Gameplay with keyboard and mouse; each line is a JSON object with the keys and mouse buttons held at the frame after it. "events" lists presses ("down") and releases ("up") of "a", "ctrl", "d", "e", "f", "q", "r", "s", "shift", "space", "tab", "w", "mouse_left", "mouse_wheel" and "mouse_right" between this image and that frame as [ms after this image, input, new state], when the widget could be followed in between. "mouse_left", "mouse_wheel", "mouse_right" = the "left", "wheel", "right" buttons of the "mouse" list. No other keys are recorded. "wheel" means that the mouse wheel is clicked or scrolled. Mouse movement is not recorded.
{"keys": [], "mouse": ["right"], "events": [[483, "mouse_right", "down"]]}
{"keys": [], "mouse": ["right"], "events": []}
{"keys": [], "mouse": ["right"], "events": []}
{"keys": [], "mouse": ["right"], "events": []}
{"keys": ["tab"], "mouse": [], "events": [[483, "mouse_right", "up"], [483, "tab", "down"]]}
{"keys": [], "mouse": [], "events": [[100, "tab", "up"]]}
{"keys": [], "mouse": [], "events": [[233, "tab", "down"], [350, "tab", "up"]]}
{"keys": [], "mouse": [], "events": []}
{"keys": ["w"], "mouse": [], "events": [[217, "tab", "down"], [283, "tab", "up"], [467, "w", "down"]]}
------------------------------------
• _Directions for this task_
Each line of the material above must be retyped exactly as written.

• _Response for this exercise_
Gameplay with keyboard and mouse; each line is a JSON object with the keys and mouse buttons held at the frame after it. "events" lists presses ("down") and releases ("up") of "a", "ctrl", "d", "e", "f", "q", "r", "s", "shift", "space", "tab", "w", "mouse_left", "mouse_wheel" and "mouse_right" between this image and that frame as [ms after this image, input, new state], when the widget could be followed in between. "mouse_left", "mouse_wheel", "mouse_right" = the "left", "wheel", "right" buttons of the "mouse" list. No other keys are recorded. "wheel" means that the mouse wheel is clicked or scrolled. Mouse movement is not recorded.
{"keys": [], "mouse": ["right"], "events": [[483, "mouse_right", "down"]]}
{"keys": [], "mouse": ["right"], "events": []}
{"keys": [], "mouse": ["right"], "events": []}
{"keys": [], "mouse": ["right"], "events": []}
{"keys": ["tab"], "mouse": [], "events": [[483, "mouse_right", "up"], [483, "tab", "down"]]}
{"keys": [], "mouse": [], "events": [[100, "tab", "up"]]}
{"keys": [], "mouse": [], "events": [[233, "tab", "down"], [350, "tab", "up"]]}
{"keys": [], "mouse": [], "events": []}
{"keys": ["w"], "mouse": [], "events": [[217, "tab", "down"], [283, "tab", "up"], [467, "w", "down"]]}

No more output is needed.